Cannondale Fat CAAD – First Ride

IMG_1112On monday, my gnome-cousin up in Wausau, Travis, sent me a shot of one of Cannondale’s new Fat CAAD fat-bikes with a note that said “30lbs. 12oz medium” I was like, can I come and ride it? Keep in mind, that I live just shy of a four hour drive away and I’m up to my eyeballs with test bikes, editing, GFBD, the radio show and creating storyboards for Fat-bike TV episode four thru seven – among a zillion other things, but this bike and the Olaf fork has had me very intrigued, from before it was even a reality. But now there was an actual production sample at Builer’s Cycle and Fitness, a Cannondale Dealer in Wausau, where my bud, Travis is employed as a pro bike mechanic. Travis checked with the customer, that had ordered the bike, and he gave us the go-ahead for me to get a ride or two. So the next day, I dropped everything and drove up to Wausau!

By the time I got to Wausau, it was late afternoon and the light was fading, so I hit the closest spot that I could find to get in a little check out cruise and take some photos. I hit up Marathon Park, not too far from the shop and spun around the grounds, just to get a feel for how the bike would fit me and to see how it rode.

cannondale fat caad 1 side

One of the first things that I noticed was how light the front end felt, compared to bikes that I’ve ridden with a bluto. The Olaf felt smooth, but the park was hardly up to the task for a true test. The medium FC fit me quite well and the frame geometry was very much to my liking.
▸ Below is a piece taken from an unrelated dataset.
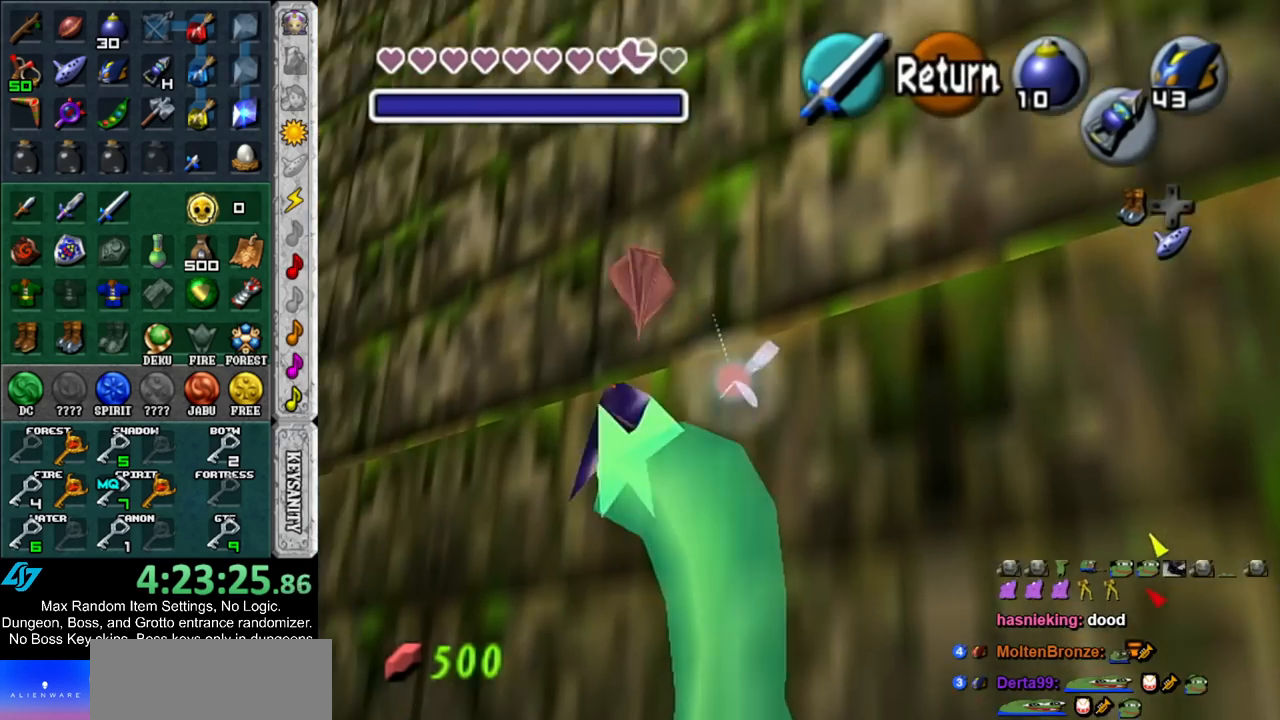
{"buttons": [], "left_stick": "down-left", "right_stick": "center", "events": []}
The 69 degree head tube and 73 degree seat tube are right out of the classic fat-bike design playbook, that I prefer, over the more slacked out fat-bikes, built to better suit a more aggressive style of riding.

cannondale fat caad 1 gate

The weather was really working in our favor, with a brief overnight Alberta clipper in the forecast that was supposed to drop maybe an inch of fresh snow, Travis and I had talked about where the best place was to find open and legal singletrack to ride the FC and we chose a spot called Big Eau Pleine County Park. Big Eau Pleine (BEP) is one of my happy places that I like to day-dream about (especially about winter camping) up along the Wisconsin River.

cannondale fat caad 1 rock

I was the second person to arrive at the trail head, which was nice, because I had never ridden the newly constructed singletrack trails at the park and the rider that beat me to first tracks provided a built in trail map. I soon found myself delightfully lost and wandering from singletrack to double-track, back to singletrack, on to snow packed park roadways and then down to the beach.

cannondale fat caad 1 shelter q

I found the spot where, I’ve camped before and headed along the beach for a mile, or so,  before finding my way back towards the trailhead via some of the new singletrack trail, where I got to lay some fresh tracks with the Cannondale.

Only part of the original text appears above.